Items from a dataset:
* * *
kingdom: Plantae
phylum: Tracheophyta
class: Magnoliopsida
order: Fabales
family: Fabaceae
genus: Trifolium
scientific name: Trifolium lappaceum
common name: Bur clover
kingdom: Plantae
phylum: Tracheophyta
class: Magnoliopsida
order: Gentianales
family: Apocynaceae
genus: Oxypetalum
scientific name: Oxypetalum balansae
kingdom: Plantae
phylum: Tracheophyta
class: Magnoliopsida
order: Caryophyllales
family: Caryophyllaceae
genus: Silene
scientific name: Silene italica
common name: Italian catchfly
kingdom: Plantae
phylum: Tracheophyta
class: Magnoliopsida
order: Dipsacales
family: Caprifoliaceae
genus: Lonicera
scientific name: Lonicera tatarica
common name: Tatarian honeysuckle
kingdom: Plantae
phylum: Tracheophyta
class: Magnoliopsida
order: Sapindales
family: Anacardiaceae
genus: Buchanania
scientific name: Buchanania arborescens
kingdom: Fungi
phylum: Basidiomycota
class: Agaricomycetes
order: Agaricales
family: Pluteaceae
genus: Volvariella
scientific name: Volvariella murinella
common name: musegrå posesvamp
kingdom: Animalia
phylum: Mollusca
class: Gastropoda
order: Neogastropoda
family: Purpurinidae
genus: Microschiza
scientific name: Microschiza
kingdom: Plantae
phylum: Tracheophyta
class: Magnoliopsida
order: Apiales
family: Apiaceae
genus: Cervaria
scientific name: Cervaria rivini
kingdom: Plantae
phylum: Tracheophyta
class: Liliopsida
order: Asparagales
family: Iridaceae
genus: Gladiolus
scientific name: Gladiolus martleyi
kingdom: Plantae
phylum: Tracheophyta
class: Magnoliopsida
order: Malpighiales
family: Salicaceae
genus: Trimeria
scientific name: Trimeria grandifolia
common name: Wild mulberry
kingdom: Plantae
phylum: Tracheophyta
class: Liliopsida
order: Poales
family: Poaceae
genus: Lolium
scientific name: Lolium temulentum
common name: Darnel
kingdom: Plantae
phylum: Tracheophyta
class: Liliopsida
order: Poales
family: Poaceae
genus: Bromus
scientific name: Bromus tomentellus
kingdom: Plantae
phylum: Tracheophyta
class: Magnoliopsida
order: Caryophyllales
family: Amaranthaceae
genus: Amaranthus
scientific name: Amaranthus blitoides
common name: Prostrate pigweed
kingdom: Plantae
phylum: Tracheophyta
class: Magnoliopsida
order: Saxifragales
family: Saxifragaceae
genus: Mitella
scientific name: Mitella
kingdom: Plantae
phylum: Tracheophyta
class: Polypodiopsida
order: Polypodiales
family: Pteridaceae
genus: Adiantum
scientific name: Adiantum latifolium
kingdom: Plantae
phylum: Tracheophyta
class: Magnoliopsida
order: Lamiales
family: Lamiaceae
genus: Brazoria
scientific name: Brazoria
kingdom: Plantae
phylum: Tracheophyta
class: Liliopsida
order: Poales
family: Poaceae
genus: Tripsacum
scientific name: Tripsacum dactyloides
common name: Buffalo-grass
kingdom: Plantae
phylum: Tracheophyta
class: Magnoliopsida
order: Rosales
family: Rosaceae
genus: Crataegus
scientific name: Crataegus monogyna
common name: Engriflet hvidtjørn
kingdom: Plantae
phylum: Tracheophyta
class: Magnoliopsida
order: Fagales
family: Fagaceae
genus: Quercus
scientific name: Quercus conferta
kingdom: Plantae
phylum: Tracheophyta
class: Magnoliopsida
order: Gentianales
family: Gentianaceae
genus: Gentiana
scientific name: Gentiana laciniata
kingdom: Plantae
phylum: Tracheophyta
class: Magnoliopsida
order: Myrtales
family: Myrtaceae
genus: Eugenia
* * *
● THE PROBLEM
Write out every line of the data above, reproducing each one without any change.

● PROBLEM SOLUTION
kingdom: Plantae
phylum: Tracheophyta
class: Magnoliopsida
order: Fabales
family: Fabaceae
genus: Trifolium
scientific name: Trifolium lappaceum
common name: Bur clover
kingdom: Plantae
phylum: Tracheophyta
class: Magnoliopsida
order: Gentianales
family: Apocynaceae
genus: Oxypetalum
scientific name: Oxypetalum balansae
kingdom: Plantae
phylum: Tracheophyta
class: Magnoliopsida
order: Caryophyllales
family: Caryophyllaceae
genus: Silene
scientific name: Silene italica
common name: Italian catchfly
kingdom: Plantae
phylum: Tracheophyta
class: Magnoliopsida
order: Dipsacales
family: Caprifoliaceae
genus: Lonicera
scientific name: Lonicera tatarica
common name: Tatarian honeysuckle
kingdom: Plantae
phylum: Tracheophyta
class: Magnoliopsida
order: Sapindales
family: Anacardiaceae
genus: Buchanania
scientific name: Buchanania arborescens
kingdom: Fungi
phylum: Basidiomycota
class: Agaricomycetes
order: Agaricales
family: Pluteaceae
genus: Volvariella
scientific name: Volvariella murinella
common name: musegrå posesvamp
kingdom: Animalia
phylum: Mollusca
class: Gastropoda
order: Neogastropoda
family: Purpurinidae
genus: Microschiza
scientific name: Microschiza
kingdom: Plantae
phylum: Tracheophyta
class: Magnoliopsida
order: Apiales
family: Apiaceae
genus: Cervaria
scientific name: Cervaria rivini
kingdom: Plantae
phylum: Tracheophyta
class: Liliopsida
order: Asparagales
family: Iridaceae
genus: Gladiolus
scientific name: Gladiolus martleyi
kingdom: Plantae
phylum: Tracheophyta
class: Magnoliopsida
order: Malpighiales
family: Salicaceae
genus: Trimeria
scientific name: Trimeria grandifolia
common name: Wild mulberry
kingdom: Plantae
phylum: Tracheophyta
class: Liliopsida
order: Poales
family: Poaceae
genus: Lolium
scientific name: Lolium temulentum
common name: Darnel
kingdom: Plantae
phylum: Tracheophyta
class: Liliopsida
order: Poales
family: Poaceae
genus: Bromus
scientific name: Bromus tomentellus
kingdom: Plantae
phylum: Tracheophyta
class: Magnoliopsida
order: Caryophyllales
family: Amaranthaceae
genus: Amaranthus
scientific name: Amaranthus blitoides
common name: Prostrate pigweed
kingdom: Plantae
phylum: Tracheophyta
class: Magnoliopsida
order: Saxifragales
family: Saxifragaceae
genus: Mitella
scientific name: Mitella
kingdom: Plantae
phylum: Tracheophyta
class: Polypodiopsida
order: Polypodiales
family: Pteridaceae
genus: Adiantum
scientific name: Adiantum latifolium
kingdom: Plantae
phylum: Tracheophyta
class: Magnoliopsida
order: Lamiales
family: Lamiaceae
genus: Brazoria
scientific name: Brazoria
kingdom: Plantae
phylum: Tracheophyta
class: Liliopsida
order: Poales
family: Poaceae
genus: Tripsacum
scientific name: Tripsacum dactyloides
common name: Buffalo-grass
kingdom: Plantae
phylum: Tracheophyta
class: Magnoliopsida
order: Rosales
family: Rosaceae
genus: Crataegus
scientific name: Crataegus monogyna
common name: Engriflet hvidtjørn
kingdom: Plantae
phylum: Tracheophyta
class: Magnoliopsida
order: Fagales
family: Fagaceae
genus: Quercus
scientific name: Quercus conferta
kingdom: Plantae
phylum: Tracheophyta
class: Magnoliopsida
order: Gentianales
family: Gentianaceae
genus: Gentiana
scientific name: Gentiana laciniata
kingdom: Plantae
phylum: Tracheophyta
class: Magnoliopsida
order: Myrtales
family: Myrtaceae
genus: Eugenia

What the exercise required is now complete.